隧道围护结构计算方法的研究是隧道工程支护结构设计中的一个关键问题。基于极限平衡理论,提出了一种计算浅埋黄土隧道围岩压力的方法。首先,在对黄土隧道围岩损伤模式研究和围岩压力现场测量结果的基础上,提出了黄土隧道的损伤模式,然后根据隧道方土体和侧楔的极限平衡条件,推导出适用于浅埋黄土隧道的围岩压力计算方法;该方法基本力学参数已知,只需确定破裂角β,提出了浅埋黄土隧道的破裂角计算模型。在破裂角计算模式中进行了三个假设,根据围岩滑面上的应力状态推导出了破裂角计算公式;将该方法获得的黄土隧道围岩压力与Taishaki既有松散体围岩压力理论、铁路隧道设计规范中深埋围岩压力公式、Beer-Baumann方法和谢家义方法四种方法进行了比较,以验证所用计算方法的正确性和有效性,并分析不同参数对围岩压力的影响。本文的创新之处在于,利用极限平衡理论推导了浅埋黄土隧道围岩压力的计算方法,并进一步提出了破裂角的计算公式。围岩压力随土体静土压力系数、侧压力系数、摩擦角和粘聚力的增加而减小,但静土压力对围岩压力的影响较大。随着矢跨比、隧道埋深和土体重量的增加,围岩压力随着隧道埋深的增加而达到峰值,围岩压力曲线先增大后减小。

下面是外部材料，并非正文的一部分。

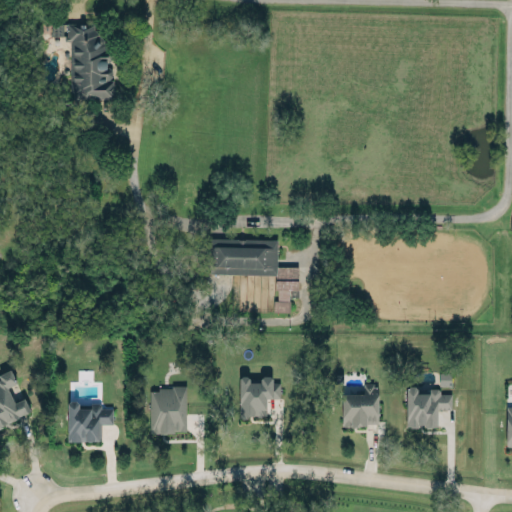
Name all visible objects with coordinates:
building: (87, 58)
road: (58, 88)
road: (139, 89)
road: (194, 110)
road: (510, 173)
building: (252, 263)
road: (246, 317)
building: (256, 394)
building: (10, 398)
building: (425, 402)
building: (360, 403)
building: (424, 404)
building: (360, 405)
building: (167, 408)
building: (167, 408)
building: (86, 419)
building: (86, 419)
building: (508, 425)
road: (273, 467)
road: (479, 501)
road: (35, 503)
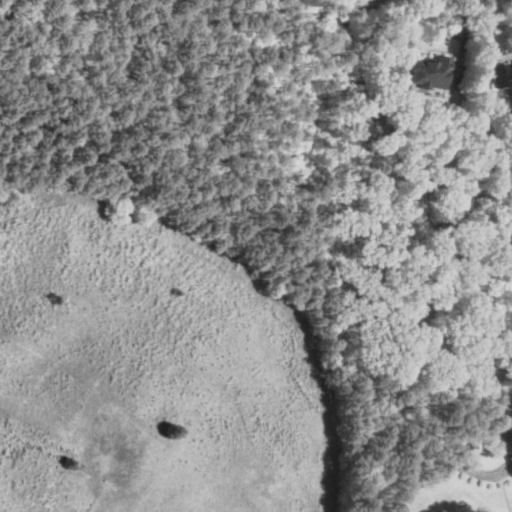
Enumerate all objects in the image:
road: (461, 41)
road: (483, 41)
building: (429, 71)
building: (430, 71)
building: (501, 73)
building: (501, 73)
road: (512, 440)
road: (410, 488)
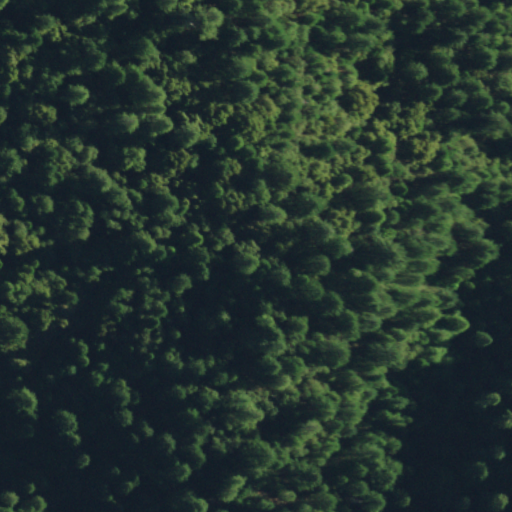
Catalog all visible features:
road: (374, 196)
road: (114, 274)
road: (353, 339)
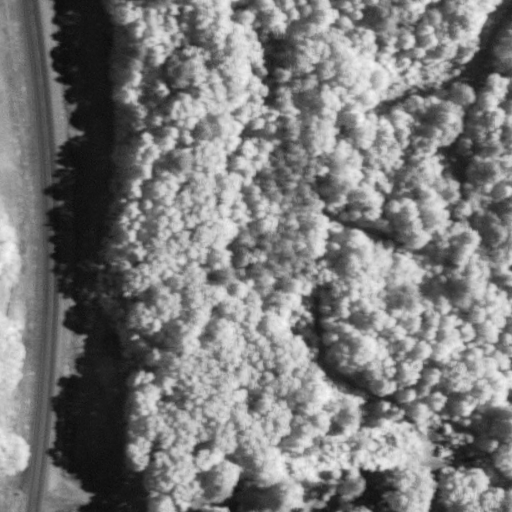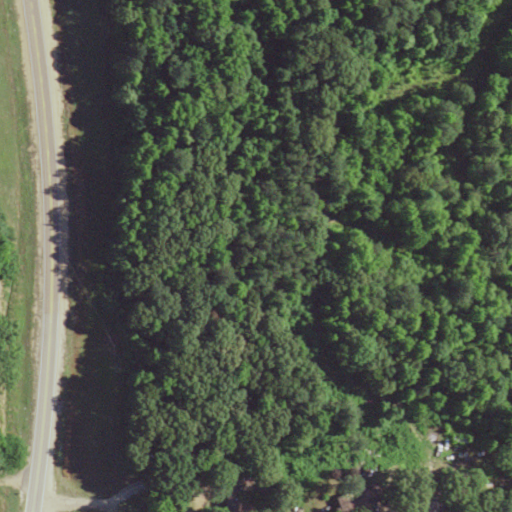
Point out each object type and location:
park: (151, 236)
road: (47, 255)
road: (18, 483)
building: (357, 499)
road: (415, 507)
building: (420, 511)
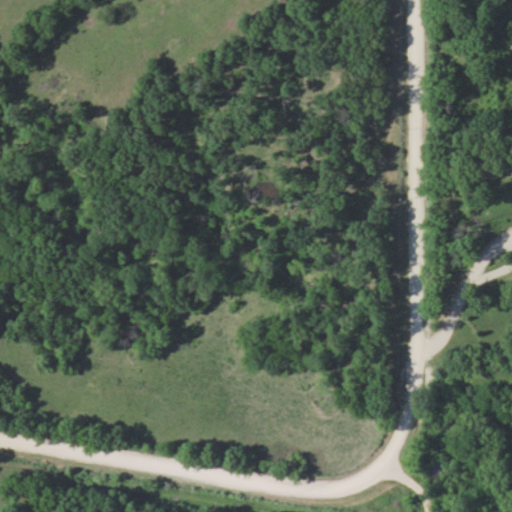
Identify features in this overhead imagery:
road: (475, 262)
road: (396, 430)
road: (411, 484)
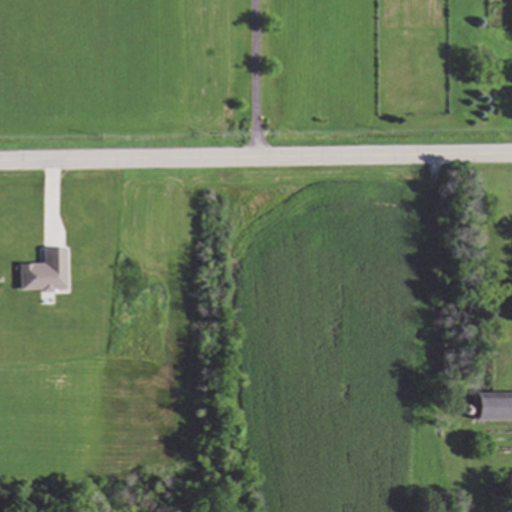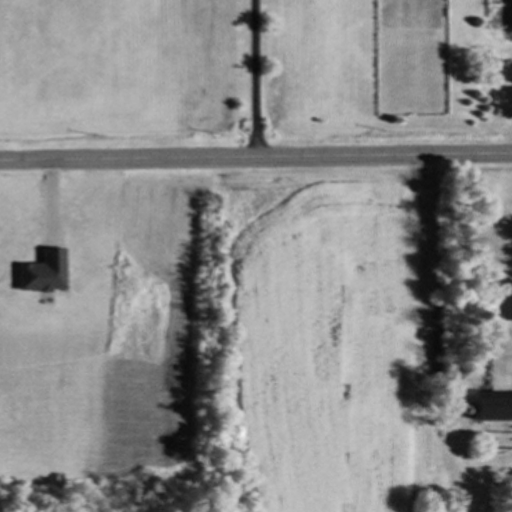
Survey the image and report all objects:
road: (252, 80)
road: (256, 160)
building: (491, 406)
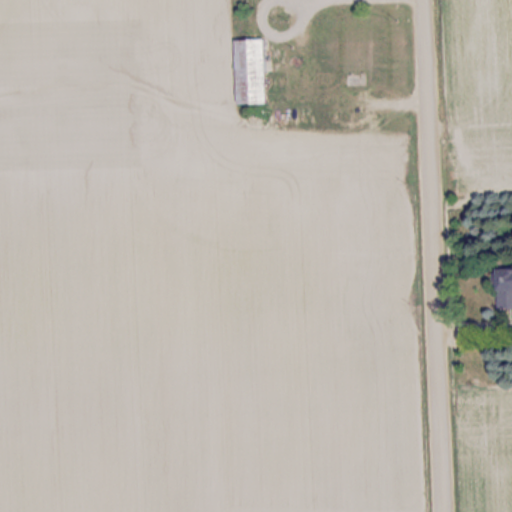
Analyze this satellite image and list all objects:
building: (256, 71)
road: (427, 256)
building: (506, 288)
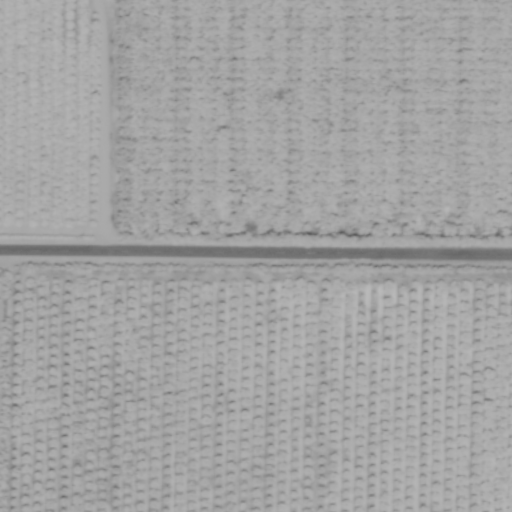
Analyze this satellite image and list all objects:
road: (255, 247)
crop: (256, 256)
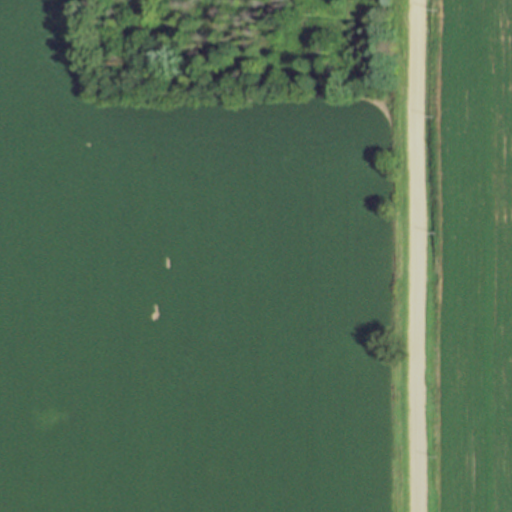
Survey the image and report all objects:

本文章由计算机程序翻译,如有差异,请以英文原文为准。
Calculation of Rock Pressure in Loess Tunnels Based on Limit Equilibrium Theory and Analysis of Influencing Factors
The research on the calculation method of tunnel envelope pressure is a key issue in the design of tunnel engineering support structure. Based on the limit equilibrium theory, this paper proposes a method to calculate the surrounding rock pressure in shallow buried loess tunnels. Firstly, based on the investigation of the damage mode of the loess tunnel surrounding rock and the field measurement results of the surrounding rock pressure, the damage mode of the loess tunnel is proposed, and then a method of calculating the surrounding rock pressure applicable to the shallow buried loess tunnel is derived according to the limit equilibrium condition of the tunnel square soil body and the side wedge; the basic mechanical parameters are known in this method, so only the rupture angle β needs to be determined, and the rupture angle calculation model in the shallow buried loess tunnel is proposed Three assumptions are made in the rupture angle calculation model, and the rupture angle calculation formula is derived according to the stress state on the slip surface of the surrounding rock; the pressure of the surrounding rock in the loess tunnel obtained by this method is compared with four methods, namely, the pressure theory of the surrounding rock in the existing loose body of Taishaki, the pressure formula of the deeply buried surrounding rock in the railroad tunnel design code, the Beer Baumann method, and the Xie Jiayi method, in order to verify the correctness and validity of the calculation method used, and to analyze the influence of different parameters on the surrounding rock pressure. The innovation of this paper lies in the derivation of a method for calculating the pressure in the surrounding rock of a shallow buried loess tunnel using the limit equilibrium theory, and also further proposes a formula for calculating the rupture angle. The pressure of surrounding rock decreases with the increase of static earth pressure coefficient, lateral pressure coefficient, friction angle and cohesion in soil, but the static earth pressure coefficient has a greater influence on the surrounding rock pressure. With the increase of sagittal span ratio, tunnel burial depth and soil weight, the surrounding rock pressure peaked with the increase of tunnel burial depth, and the surrounding rock pressure curve increased first and then decreased.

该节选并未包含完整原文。